Minggu, 21 Maret 2021
Bacaan I: Yer 31: 31-34.
Bacaan II: Ibr 5: 7-9.
Injil: Yoh 12: 20-33.
“TIDAK ada hati yang paling menderita, kecuali hati seorang ibu yang menyaksikan anaknya menderita sakit hingga menghembuskan napas terakhirnya,” kata seorang ibu mengawali kesaksiannya.
“Semuanya seakan hancur berantakan. Dan saya seakan melayang tidak menginjak tanah, ketika dokter mengatakan anakku sudah meninggal setelah dua hari koma. Karena kecelakaan yang dia alami sepulang dari kegiatan di gereja,” katanya.
“Pada saat itu, saya harus menghadapi situasi berat itu hanya dengan anak perempuanku. Karena bapaknya sudah beberapa waktu meninggalkan rumah dan pergi dengan perempuan lain,” katanya dengan berlinang air mata.
“Saya sudah memberitahu bahwa anaknya koma karena kecelakaan via pesan singkat. Namun hanya dibaca dan tidak dibalas, rasanya sakit sekali,” kata ibu itu.
“Suamiku pulang, ketika jenazah anakku sudah di peti, dia menangis dan menangis di samping peti anak kami hingga sampai pemakaman selesai,” kata ibu itu.
“Saya marah dan benci dengan suamiku. Namun saya sudah berjanji dengan almarhum anakku untuk tidak ribut dan saling menyalahkan lagi dalam hidup bersama. Maka saya hadapi suamiku dengan sikap sebaik mungkin,” kata ibu itu.
“Saya minta maa, Ma,” kata suamiku, sambil berlutut di depanku, tiba-tiba,” kenang ibu itu.
“Dia pegangi kakiku dan berusaha mencium kakiku, tapi saya pegang pundaknya dan saya peluk,” kata ibu itu.

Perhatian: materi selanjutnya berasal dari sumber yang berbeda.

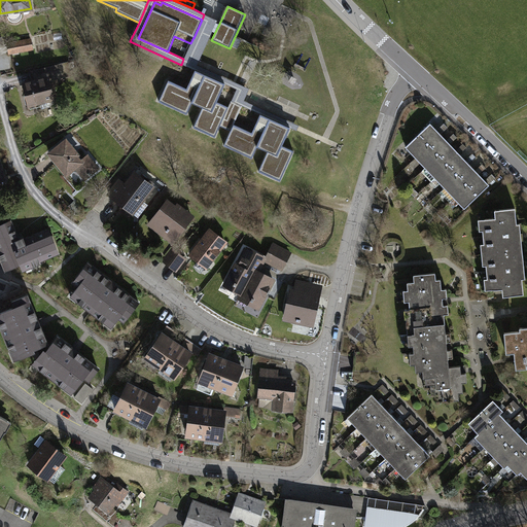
[(220,22),(204,14),(202,20),(194,38),(194,37),(190,43),(183,59),(181,65),(195,70),(225,84),(236,90),(231,101),(242,106),(259,114),(290,129),(296,131),(299,126),(244,101),(249,89),(198,65),(209,39),(211,40),(220,22)]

“Kita semua salah Pa, hingga kita kehilangan anak kita,” kata ibu itu sambil menahan tangis yang seakan ingin tumpah.
“Terlalu besar tebusan atas kesalahan dan dosa-dosaku, hingga kita kehilangan anak yang sangat kita sayangi,” kata suamiku sambil menangis penuh penyesalan
Bagai biji gandum yang harus jatuh ke tanah dan mati, untuk menghasilkan buah.
“Demikian anak kita, memberikan nyawanya supaya kita hidup, keluarga kita utuh kembali,” kata ibu itu.
“Sejak itu suamiku berubah 180 derajat, dia berusaha mengutamakan keluarga, hidup sebagai imam dalam keluarga, memperhatikan hidup doa keluarga serta aktif dalam hidup menggereja,” kata ibu itu.
“Saya tidak pernah membahas masa lalunya. Bagiku keberadaan dan sikapnya dalam mencintai keluarga sudah menjelaskan betapa dia ingin berubah dan bertobat, meskipun kalau mau menuruti perasaan ingin menyuruhnya pergi” kata ibu itu.
“Saya berterima kasih kepada almarhum anakku, dan bersyukur pada Tuhan, atas ujian yang kami hadapi dalam bahtera rumah tangga, tidak ada yang sia-sia bahkan air mata yang selalu tercurah karena Tuhan sungguh memperhatikan hati yang remuk redam,” kata ibu itu mengakhiri kesaksiannya.
Apakah kita tetap setia kepada Tuhan ketika penderitaan datang bertubi-tubi menghampiri hidup kita?